Professor Rahul Nair (right) with joint-lead authors Jijo Abraham, PhD student (centre), and Dr Vasu Siddeswara Kalangi, research associate

Professor Rahul Nair (right) with joint-lead authors Jijo Abraham, PhD student (centre), and Dr Vasu Siddeswara Kalangi, research associate

It’s an ambitious timeline. But then Nair’s research has progressed rapidly since his group first published a paper on graphene oxide in Nature in 2012, demonstrating its unique properties that allow water to pass through but block larger molecules like solvents.

“At the time, there was speculation about using this membrane for water filtration or desalination,” says Nair. However in 2014, the next milestone paper demonstrated that salt in seawater in fact passed through the graphene oxide membrane with a cut-off size of around one nanometre. “So that was no good for desalination, but it was good for nano filtration applications,” Nair adds.

The challenge for the team at Manchester was that graphene-oxide membranes swell when immersed in water and that this enlargement of the pores enables sodium chloride to flow through. From 2014, the group focused on tuning the sieve size, trying different chemical and physical approaches, so that it would filter out common salts like sodium chloride.

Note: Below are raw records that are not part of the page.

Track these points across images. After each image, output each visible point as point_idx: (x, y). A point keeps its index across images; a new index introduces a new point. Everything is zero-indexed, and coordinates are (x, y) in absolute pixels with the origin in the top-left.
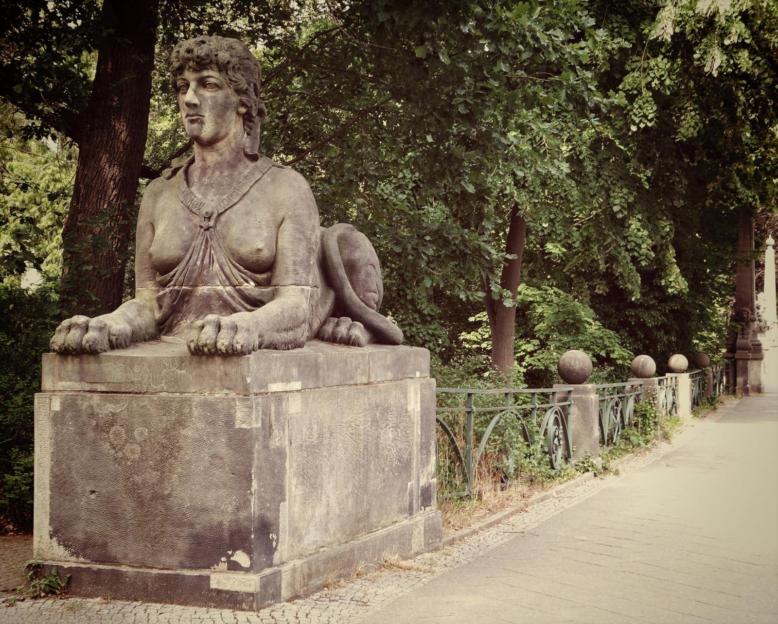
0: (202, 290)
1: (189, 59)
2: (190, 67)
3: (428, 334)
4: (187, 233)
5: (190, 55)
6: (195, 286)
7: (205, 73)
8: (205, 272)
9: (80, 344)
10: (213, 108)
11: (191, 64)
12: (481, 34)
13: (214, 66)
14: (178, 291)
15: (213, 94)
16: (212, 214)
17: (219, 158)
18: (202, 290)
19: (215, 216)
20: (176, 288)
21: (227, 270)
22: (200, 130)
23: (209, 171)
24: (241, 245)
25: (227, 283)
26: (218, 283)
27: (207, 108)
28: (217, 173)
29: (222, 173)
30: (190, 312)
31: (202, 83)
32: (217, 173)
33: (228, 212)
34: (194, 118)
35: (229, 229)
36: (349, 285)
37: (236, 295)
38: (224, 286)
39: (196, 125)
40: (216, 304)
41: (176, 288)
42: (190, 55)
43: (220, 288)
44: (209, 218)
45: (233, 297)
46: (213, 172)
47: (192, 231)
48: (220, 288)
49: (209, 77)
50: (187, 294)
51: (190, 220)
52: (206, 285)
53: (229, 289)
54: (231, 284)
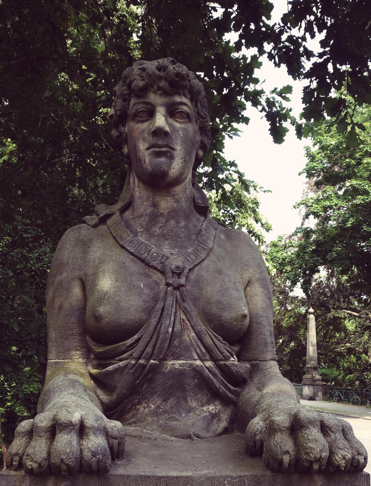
0: (175, 364)
1: (160, 78)
2: (159, 88)
3: (18, 378)
4: (147, 291)
5: (162, 74)
6: (165, 359)
7: (178, 99)
8: (176, 342)
9: (81, 459)
10: (184, 142)
11: (162, 84)
12: (134, 182)
13: (187, 92)
14: (144, 366)
15: (183, 126)
16: (184, 269)
17: (175, 205)
18: (175, 364)
19: (186, 271)
20: (142, 361)
21: (208, 340)
22: (170, 165)
23: (162, 220)
24: (224, 309)
25: (208, 357)
26: (197, 357)
27: (179, 141)
28: (172, 222)
29: (178, 222)
30: (153, 394)
31: (172, 112)
32: (172, 222)
33: (196, 269)
34: (164, 149)
35: (202, 289)
36: (123, 356)
37: (217, 372)
38: (202, 360)
39: (163, 159)
40: (191, 382)
41: (142, 361)
42: (162, 74)
43: (198, 363)
44: (179, 275)
45: (214, 375)
46: (167, 221)
47: (152, 289)
48: (198, 363)
49: (182, 103)
50: (155, 369)
51: (148, 276)
52: (178, 358)
53: (209, 364)
54: (213, 359)
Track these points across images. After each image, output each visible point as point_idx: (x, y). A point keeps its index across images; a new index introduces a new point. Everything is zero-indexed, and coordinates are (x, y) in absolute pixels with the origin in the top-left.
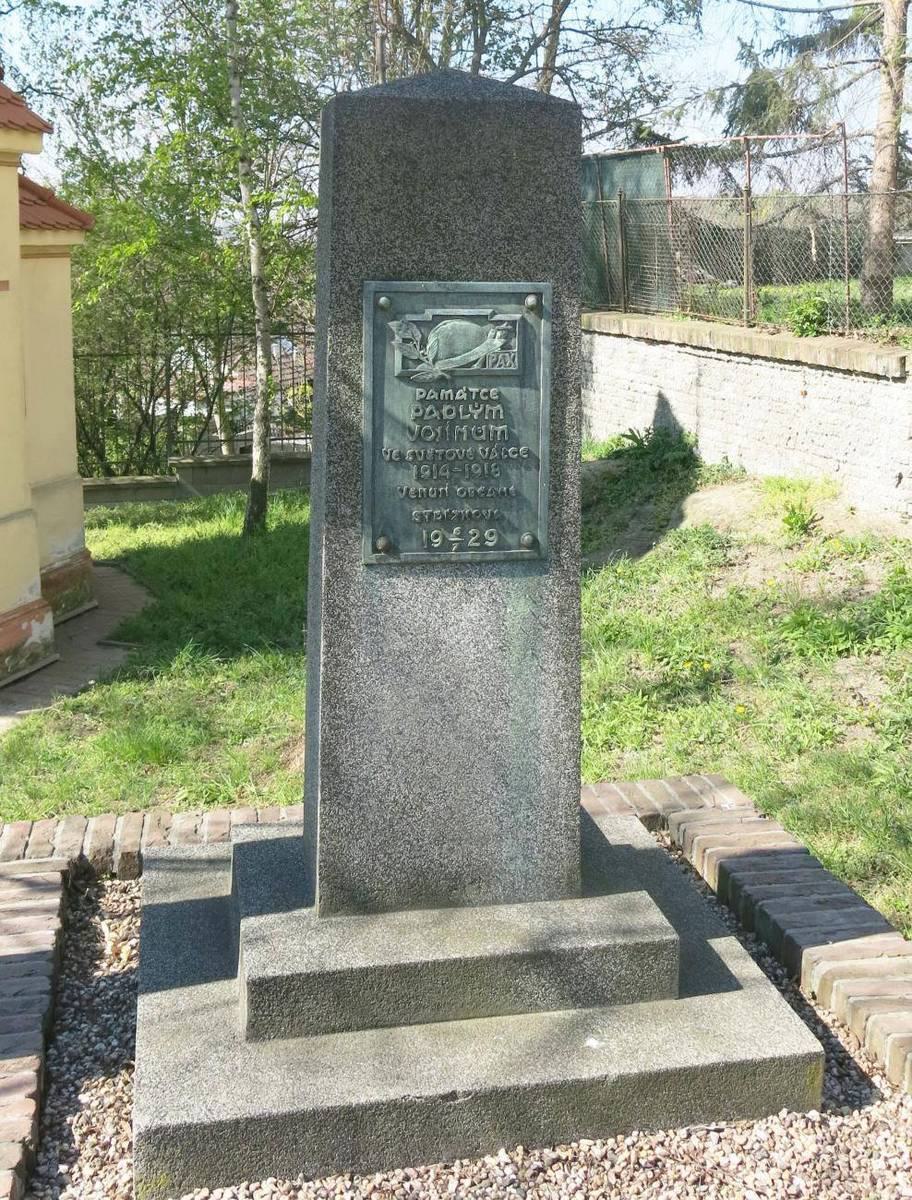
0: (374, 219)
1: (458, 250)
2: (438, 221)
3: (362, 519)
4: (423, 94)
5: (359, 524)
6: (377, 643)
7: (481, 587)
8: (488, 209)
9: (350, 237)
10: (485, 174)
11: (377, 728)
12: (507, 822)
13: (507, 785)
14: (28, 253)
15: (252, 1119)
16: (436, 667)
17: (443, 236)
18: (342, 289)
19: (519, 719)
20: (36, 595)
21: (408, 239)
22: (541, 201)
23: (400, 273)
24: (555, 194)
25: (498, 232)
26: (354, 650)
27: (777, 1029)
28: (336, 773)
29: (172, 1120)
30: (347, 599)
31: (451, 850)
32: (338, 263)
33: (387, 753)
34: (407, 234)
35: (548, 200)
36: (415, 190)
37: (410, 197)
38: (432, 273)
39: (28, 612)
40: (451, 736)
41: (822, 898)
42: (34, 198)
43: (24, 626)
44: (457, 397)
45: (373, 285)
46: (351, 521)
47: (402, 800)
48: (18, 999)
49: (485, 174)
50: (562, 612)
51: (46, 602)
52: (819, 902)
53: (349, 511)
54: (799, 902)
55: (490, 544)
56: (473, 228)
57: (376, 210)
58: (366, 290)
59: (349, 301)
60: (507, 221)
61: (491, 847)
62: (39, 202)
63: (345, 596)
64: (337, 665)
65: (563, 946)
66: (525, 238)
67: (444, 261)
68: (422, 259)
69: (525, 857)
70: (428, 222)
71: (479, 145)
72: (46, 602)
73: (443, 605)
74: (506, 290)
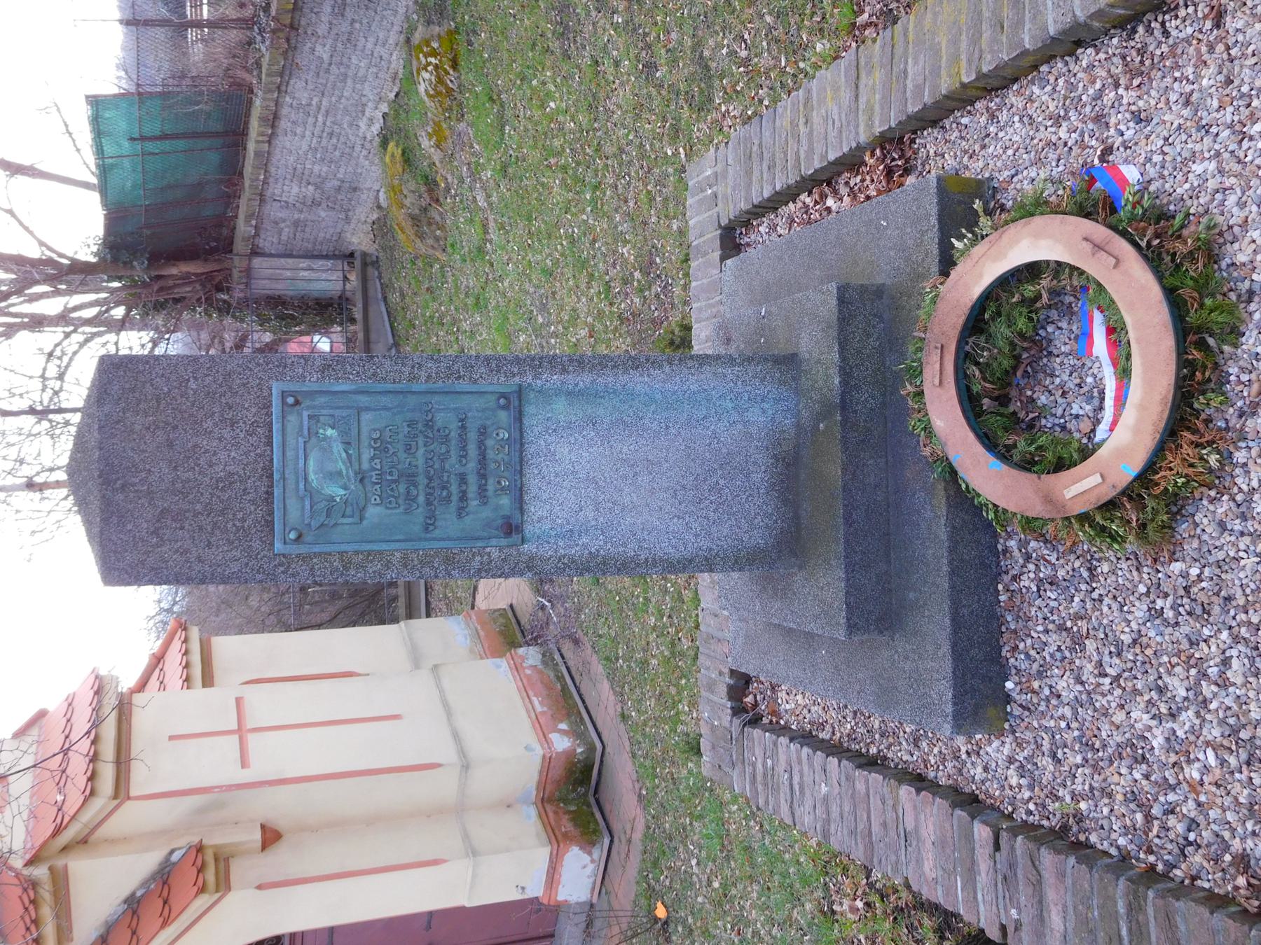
0: (218, 547)
1: (244, 469)
2: (217, 488)
3: (484, 548)
4: (96, 505)
5: (488, 550)
6: (587, 531)
7: (542, 442)
8: (205, 443)
9: (235, 567)
10: (170, 445)
11: (655, 528)
12: (735, 417)
13: (705, 417)
14: (208, 681)
15: (953, 648)
16: (608, 480)
17: (231, 483)
18: (283, 572)
19: (652, 408)
20: (503, 664)
21: (234, 515)
22: (195, 393)
23: (266, 521)
24: (188, 380)
25: (227, 433)
26: (593, 550)
27: (914, 209)
28: (690, 561)
29: (949, 709)
30: (551, 556)
31: (755, 463)
32: (259, 577)
33: (676, 520)
34: (231, 517)
35: (194, 387)
36: (188, 511)
37: (196, 514)
38: (267, 493)
39: (517, 668)
40: (665, 465)
41: (802, 120)
42: (157, 671)
43: (528, 672)
44: (379, 467)
45: (278, 546)
46: (486, 557)
47: (714, 506)
48: (843, 784)
49: (170, 445)
50: (564, 371)
51: (508, 654)
52: (806, 123)
53: (477, 558)
54: (804, 141)
55: (507, 436)
56: (223, 456)
57: (209, 545)
58: (283, 552)
59: (293, 566)
60: (216, 425)
61: (754, 430)
62: (160, 666)
63: (549, 559)
64: (604, 564)
65: (837, 382)
66: (230, 408)
67: (254, 482)
68: (253, 502)
69: (763, 401)
70: (219, 497)
71: (144, 451)
72: (508, 654)
73: (557, 475)
74: (280, 425)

“It turned out that physical confinement was the best approach. We created a tuneable sieve. We put an epoxy coating on both sides of the membrane that prevents it from swelling, and so the sodium chloride cannot pass through,” explains Nair. Their latest work, published in Nature Nanotechnology in April 2017 is proof of construct of a desalination application of a graphene oxide membrane, based on a laboratory setting and using saline water. The next step is to test the membranes with seawater, and in real-life applications.

Next steps are to test with seawater and then to scale production

“There are many experiments to carry out in future to compare our membrane with the state-of-the-art other membranes, and to show the real potential,” says Nair. The team is in talks with commercial partners about potentially taking the programme to the next level. “We already know many end-users who want this membrane, and we want a partner with the engineering expertise who can make this into a large-scale production. That’s what we’re looking at.”

He expects in two years’ time to have more solid data comparing the graphene oxide membrane with existing market-leading membranes, and then another three years’ work to scale production. “So, in an ideal case, we will take five years,” he says.